## [Entries provided]

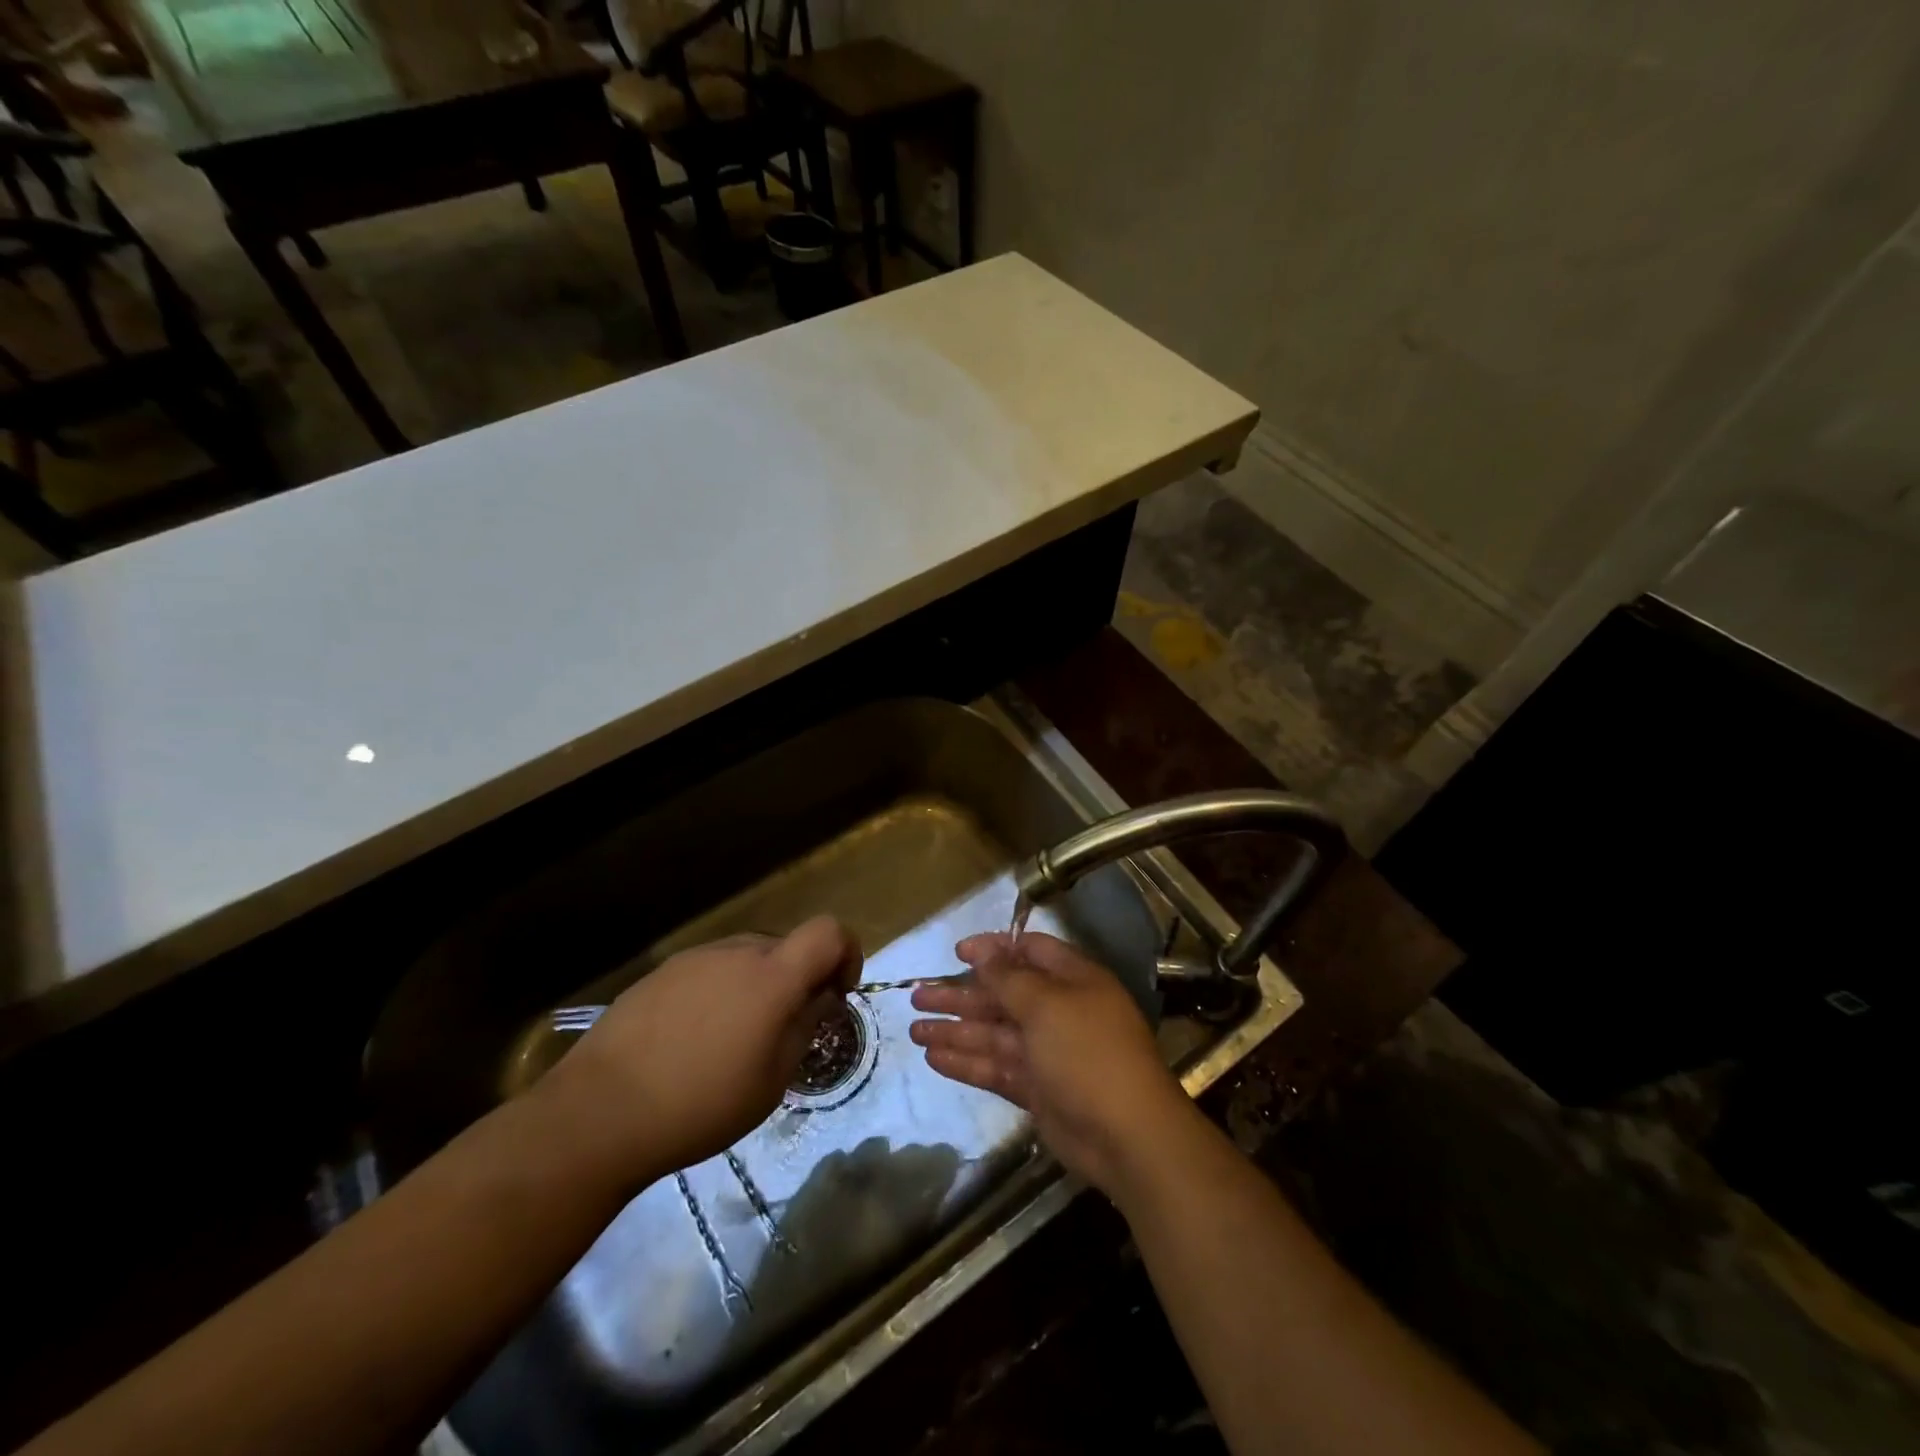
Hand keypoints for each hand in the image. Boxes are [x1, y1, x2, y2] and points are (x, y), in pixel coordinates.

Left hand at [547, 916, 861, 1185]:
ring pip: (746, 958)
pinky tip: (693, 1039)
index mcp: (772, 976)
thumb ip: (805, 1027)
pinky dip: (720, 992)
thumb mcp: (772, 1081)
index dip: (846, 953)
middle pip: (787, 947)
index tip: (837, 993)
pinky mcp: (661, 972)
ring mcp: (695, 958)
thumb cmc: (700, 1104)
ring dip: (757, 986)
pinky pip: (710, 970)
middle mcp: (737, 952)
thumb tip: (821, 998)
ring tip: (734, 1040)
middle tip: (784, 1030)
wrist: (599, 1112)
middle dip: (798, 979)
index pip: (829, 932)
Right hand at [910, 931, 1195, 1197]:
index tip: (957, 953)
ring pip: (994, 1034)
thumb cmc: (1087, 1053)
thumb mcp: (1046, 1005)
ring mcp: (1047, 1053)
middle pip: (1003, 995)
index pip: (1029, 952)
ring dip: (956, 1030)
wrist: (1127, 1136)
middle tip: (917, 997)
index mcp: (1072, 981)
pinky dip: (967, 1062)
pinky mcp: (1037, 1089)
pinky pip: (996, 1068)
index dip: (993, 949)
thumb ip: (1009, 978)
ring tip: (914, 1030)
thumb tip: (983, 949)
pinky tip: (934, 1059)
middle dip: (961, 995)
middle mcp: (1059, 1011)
==
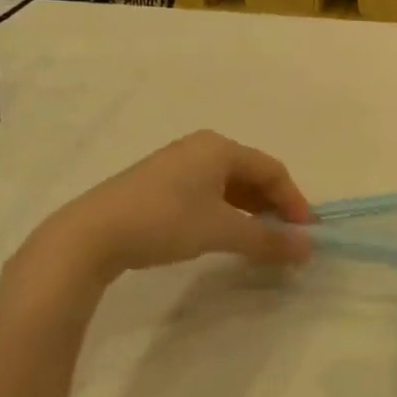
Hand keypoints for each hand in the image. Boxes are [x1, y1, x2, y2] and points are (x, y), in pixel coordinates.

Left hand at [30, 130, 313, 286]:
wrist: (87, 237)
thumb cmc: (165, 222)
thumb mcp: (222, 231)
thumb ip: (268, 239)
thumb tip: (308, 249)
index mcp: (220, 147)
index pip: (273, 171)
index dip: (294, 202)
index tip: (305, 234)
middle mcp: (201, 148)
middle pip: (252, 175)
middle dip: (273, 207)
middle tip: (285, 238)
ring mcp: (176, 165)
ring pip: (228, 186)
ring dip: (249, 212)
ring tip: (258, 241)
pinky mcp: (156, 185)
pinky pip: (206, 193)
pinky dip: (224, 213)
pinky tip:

## [Directions for this task]
Using the entries above, give again exactly the lines from the line holding "index dip: (993, 949)" through the line holding "middle mcp: (1059, 1011)". Include both end lines and nothing else.

## [Exercise result]
index dip: (993, 949)
thumb ip: (1009, 978)
ring tip: (914, 1030)
thumb tip: (983, 949)
pinky tip: (934, 1059)
middle dip: (961, 995)
middle mcp: (1059, 1011)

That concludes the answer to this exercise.